Thibaud haussa les épaules. A quoi bon s’acharner, après tout. Il avait simplement voulu être près de son amie en ce jour maussade. Mais désormais, il ignorait s’il avait bien fait de venir, ou si sa présence n’avait fait qu’aggraver l’état de la jeune femme et la relation qui les liaient.

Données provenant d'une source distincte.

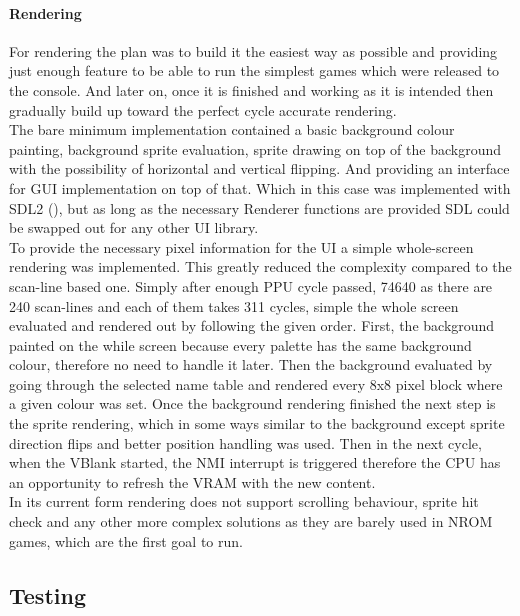 \documentclass[]{report}
\begin{document}
\paragraph{Rendering}
For rendering the plan was to build it the easiest way as possible and providing just enough feature to be able to run the simplest games which were released to the console. And later on, once it is finished and working as it is intended then gradually build up toward the perfect cycle accurate rendering.
\\
The bare minimum implementation contained a basic background colour painting, background sprite evaluation, sprite drawing on top of the background with the possibility of horizontal and vertical flipping. And providing an interface for GUI implementation on top of that. Which in this case was implemented with SDL2 (\cite{SDL2}), but as long as the necessary Renderer functions are provided SDL could be swapped out for any other UI library.
\\
To provide the necessary pixel information for the UI a simple whole-screen rendering was implemented. This greatly reduced the complexity compared to the scan-line based one. Simply after enough PPU cycle passed, 74640 as there are 240 scan-lines and each of them takes 311 cycles, simple the whole screen evaluated and rendered out by following the given order. First, the background painted on the while screen because every palette has the same background colour, therefore no need to handle it later. Then the background evaluated by going through the selected name table and rendered every 8x8 pixel block where a given colour was set. Once the background rendering finished the next step is the sprite rendering, which in some ways similar to the background except sprite direction flips and better position handling was used.
Then in the next cycle, when the VBlank started, the NMI interrupt is triggered therefore the CPU has an opportunity to refresh the VRAM with the new content.
\\
In its current form rendering does not support scrolling behaviour, sprite hit check and any other more complex solutions as they are barely used in NROM games, which are the first goal to run.

\subsection{Testing}
\end{document}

« J’arrête d’insister, ok ? Tu n’as besoin de rien, je pense au contraire que tu as besoin de quelque chose mais que tu es trop fière, ou trop apeurée, pour l’avouer. Je crois que le monde a de belles choses à offrir, pas toi visiblement. Alors soyons d’accord pour être en désaccord. J’étais juste…venu te dire que Michel me manquait et que je pensais à toi. »

Il regarda Victoire, silencieusement, pendant quelques secondes. Elle méritait mieux que le monde dans lequel elle vivait. Tellement mieux. Il avait juré de la protéger, mais il lui semblait en cet instant que c’était une mission trop difficile pour lui, ou pour quiconque. Elle était une femme blessée, et aucun remède n’existait pour l’instant.

« Je vais rentrer, Vic’. Merci pour le verre d’eau. Fais attention à toi. »

Et sur ces mots il tourna le dos à son amie et se dirigea vers la porte, qu’il ouvrit sans plus de cérémonie. Il offrit un dernier regard et un sourire qui se voulait optimiste, et referma derrière lui. Soupira. Passa une main dans les cheveux. Bon Dieu que les relations humaines étaient compliquées. Que ce monde était difficile. Que la vie était injuste. Que le combat était ardu.